Objectives of the service
90% is roughly the best precision obtained for estimating and forecasting "crop size", i.e., the percentage of the area actually harvested compared to the pre-estimated one thanks to high-resolution satellite images.
For the agriculture actors, this accuracy is too poor. A minor gain in this accuracy may lead to a huge economic gain. As a result, increasing the accuracy of the crop size estimation/forecast is the actual issue addressed by AGROMS.
The most recent scientific methods gather optical and SAR data supplemented by Artificial Intelligence (AI) to increase the precision of estimation.
AGROMS will integrate these up-to-date methods in an industrial way by using both image types from the COPERNICUS program and also other data sources.
Users and their needs
AGROMS addresses four market segments listed as:
- Agriculture operators (farmers, operators),
- Trading companies,
- Governmental agencies for attribution of agriculture public funds,
- Insurance (parametric for instance).
Their needs may be listed as below by order of importance:
- accuracy (error under 5% is expected),
- data quality: better resolution in space and time, better quality of added value products
- low cost
- data exploitation and management: facilitate interpretation by data visualization, on-demand processing, compute, display and report, secured web-interface
- data delivering also through a images flux to their own systems
The targeted users are spread worldwide.
AGROMS addresses all the user requirements by integrate its AI innovation dedicated to increase accuracy and solution within an existing SaaS called DATUM.
Service/ system concept
AGROMS outputs integrates a panel of other satellite derived services in an already existing Software as a Service (SaaS) – DATUM. The Agriculture function become a new functionality dedicated to Accurate Agriculture and Agriculture trading.

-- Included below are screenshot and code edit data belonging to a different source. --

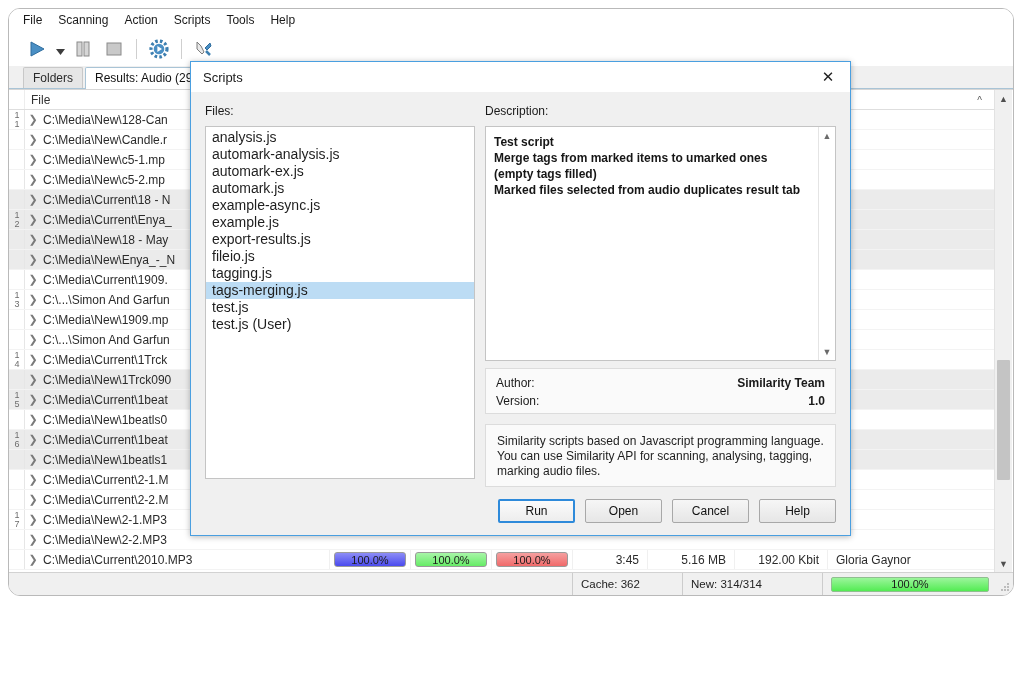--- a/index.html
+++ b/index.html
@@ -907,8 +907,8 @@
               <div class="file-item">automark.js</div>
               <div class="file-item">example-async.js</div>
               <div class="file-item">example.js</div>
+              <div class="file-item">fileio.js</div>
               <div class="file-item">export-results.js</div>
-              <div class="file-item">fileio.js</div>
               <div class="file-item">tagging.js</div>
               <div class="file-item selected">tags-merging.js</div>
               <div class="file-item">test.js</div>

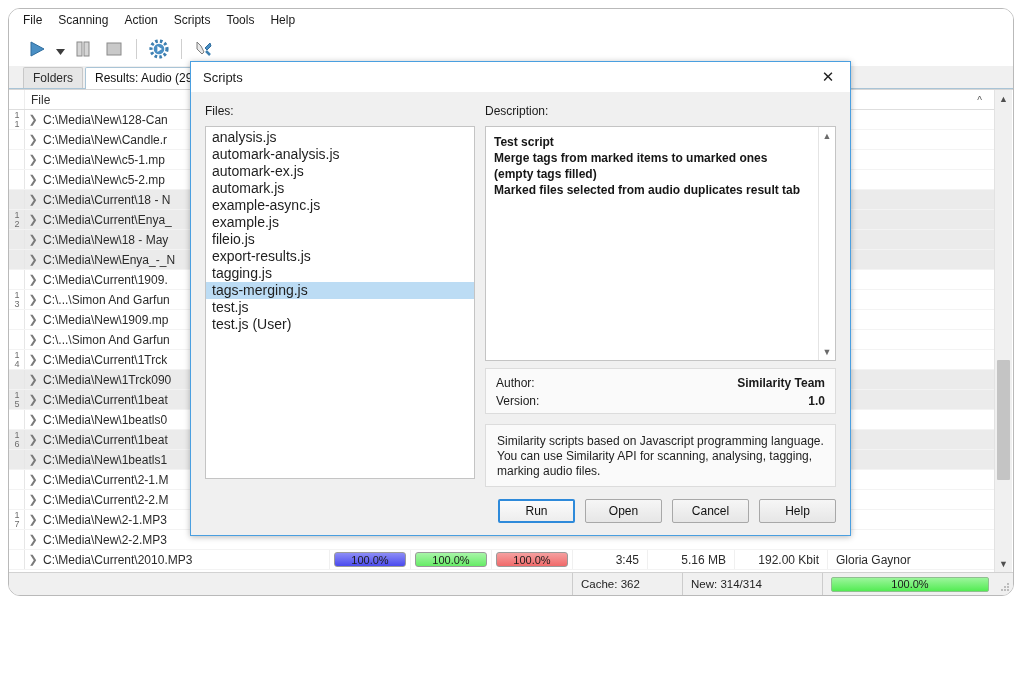--- a/index.html
+++ b/index.html
@@ -909,6 +909,7 @@
               <div class="file-item">example.js</div>
               <div class="file-item">fileio.js</div>
               <div class="file-item">export-results.js</div>
+              <div class="file-item">scan-with-restrictions.js</div>
               <div class="file-item">tagging.js</div>
               <div class="file-item selected">tags-merging.js</div>
               <div class="file-item">test.js</div>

DATUM SaaS is developed by EXWEXs and dedicated to satellite imagery exploration, order and processing. It provides batch archive and near-real-time (NRT) processing of satellite data available on an Area of Interest (AOI). The system is based on a distributed cloud architecture and exposed through a web application.
The application allows the user to explore the datasets, to order and process the source data (extraction, enrichment, processing levels etc.), to monitor his orders and to exploit the results in real-time on an interactive map, to download or export the outputs through standardized interfaces like a Web Map Tile Service.
It is already in use in a commercial mode and a freemium will thus be opened for easy access to prospects.
Space Added Value
AGROMS is based on information coming from several space assets. Service’s core, crops detection monitoring and harvest forecast are based on earth observation data mainly provided by LEO satellites from COPERNICUS and other satellites fleets.
The geostationary satellite database may be used.
The project is at its mid-term stage. The methodology is deployed by gathering several data source from SAR to Visible electromagnetic spectra while AI is trained to reach the best accuracy.